Dégel entre Paris et Varsovie

Dégel entre Paris et Varsovie

Au terme de sa visite en Pologne, Emmanuel Macron a relancé la coopération entre les deux pays, tout en mettant en garde contre la négation des principes européens. Un article de notre partenaire, Euractiv.

Il aura fallu près de quatre ans, à l’époque Emmanuel Macron n’était pas président, pas même candidat, pour que la relation franco-polonaise retrouve une respiration plus convenable aux intérêts des deux pays. L’arrivée au pouvoir du parti Droit et Justice, fin 2015, marqua un tournant. Vite exprimé lorsque Varsovie, en 2016, suspendit une commande d’hélicoptères militaires, jetant un froid entre les deux pays.

L’élection d’un nouveau président français ne changeait rien à l’affaire en 2017, loin de là. Puisque les tentatives du pouvoir polonais de régler ses vieux comptes politiques en muselant notamment l’indépendance de la justice offraient un second sujet de contentieux : l’état de droit. Aggravé de surcroît par les relents racistes justifiant bien souvent la fermeture totale à toute solidarité en matière d’accueil de réfugiés.

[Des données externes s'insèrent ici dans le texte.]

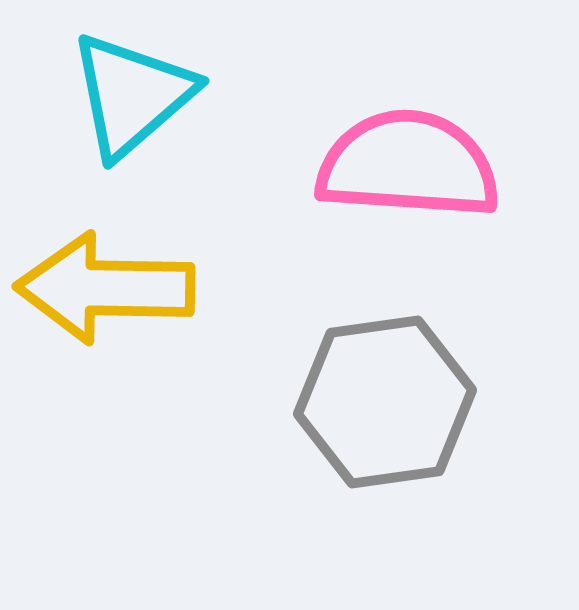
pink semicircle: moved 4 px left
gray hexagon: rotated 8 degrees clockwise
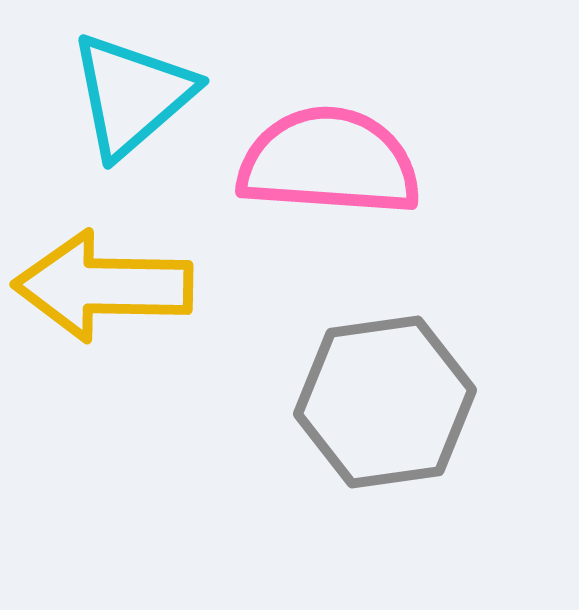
pink semicircle: moved 79 px left, 3 px up
yellow arrow: moved 2 px left, 2 px up
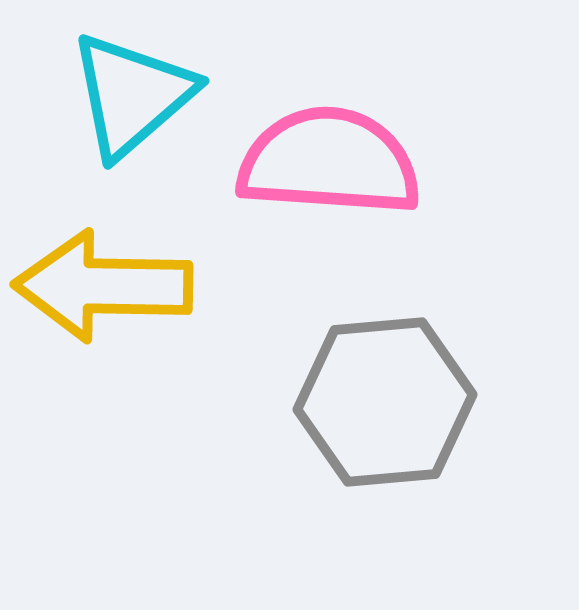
gray hexagon: rotated 3 degrees clockwise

Les petites phrases fusèrent à Paris, aussi blessantes pour les Polonais que probablement inutiles, au fond, pour débloquer la situation. À l’époque, Emmanuel Macron misait encore sur un élan allemand à ses propositions de réforme de l’Europe. Depuis, le tableau européen a évolué. Berlin n’a pas vraiment répondu et se distingue par une absence criante de projet collectif pour l’UE. Les Britanniques ont mené à terme leur procédure de divorce. De nouvelles échéances communautaires approchent. Il fallait donc bouger.

C’est ce qu’a fait le président français depuis quelques mois en réorientant son approche des pays d’Europe centrale, et durant les deux jours qu’il vient de passer en Pologne. On partait de loin, les pièges à déminer étaient nombreux. Au nom d’un certain réalisme dicté par les circonstances. Le Brexit modifie les équilibres européens, et tend à déplacer le barycentre de l’UE un peu plus à l’Est. Les grands dossiers en négociation à Bruxelles (climat, budget, défense) exigent de forger des alliances, notamment avec cette zone de l’Europe longtemps négligée par le pouvoir français.

Défense des valeurs

Un point demeure central, dans le cas de la Pologne. 94 % des Polonais sont attachés au maintien de leur pays dans l’UE. Record absolu parmi les Vingt-sept. L’antagonisme avec la Russie structure, bien sûr, cet attachement. Mais la mobilité des Polonais au cours des trente dernières années (vers la Grande-Bretagne, l’Allemagne ou l’Italie) a diffusé dans les familles polonaises l’évidence absolue qu’il serait absurde de se couper de l’Europe. Ce qui est en contradiction avec le désir de repli et d’affirmation identitaire.

Cette contradiction traverse toute l’Europe et toutes nos sociétés. Tout le monde perçoit simultanément deux phénomènes contradictoires : un besoin de relocalisation pour rompre avec certaines absurdités de la mondialisation, et une crainte d’enclencher un mécanisme de repli portant en soi un germe profondément réactionnaire, qui risque de miner nos valeurs.

Devant les étudiants de Cracovie, Emmanuel Macron a tenté de jouer sur la corde d’une identité européenne permettant justement de transcender cette contradiction. Il est difficile de dire s’il a convaincu les jeunes Polonais. Mais peu importe. Il appartient aux dirigeants politiques de faire vivre le débat politique dans cet espace que nous partageons, sans laisser ce rôle à l’administration bruxelloise. À l’heure du Brexit, le silence des autres dirigeants européens sur un tel registre paneuropéen est consternant. Le Brexit a pourtant démontré que la convenance ou la rationalité économique ne compense pas le besoin de politique. C’est-à-dire le besoin d’élaborer un récit commun.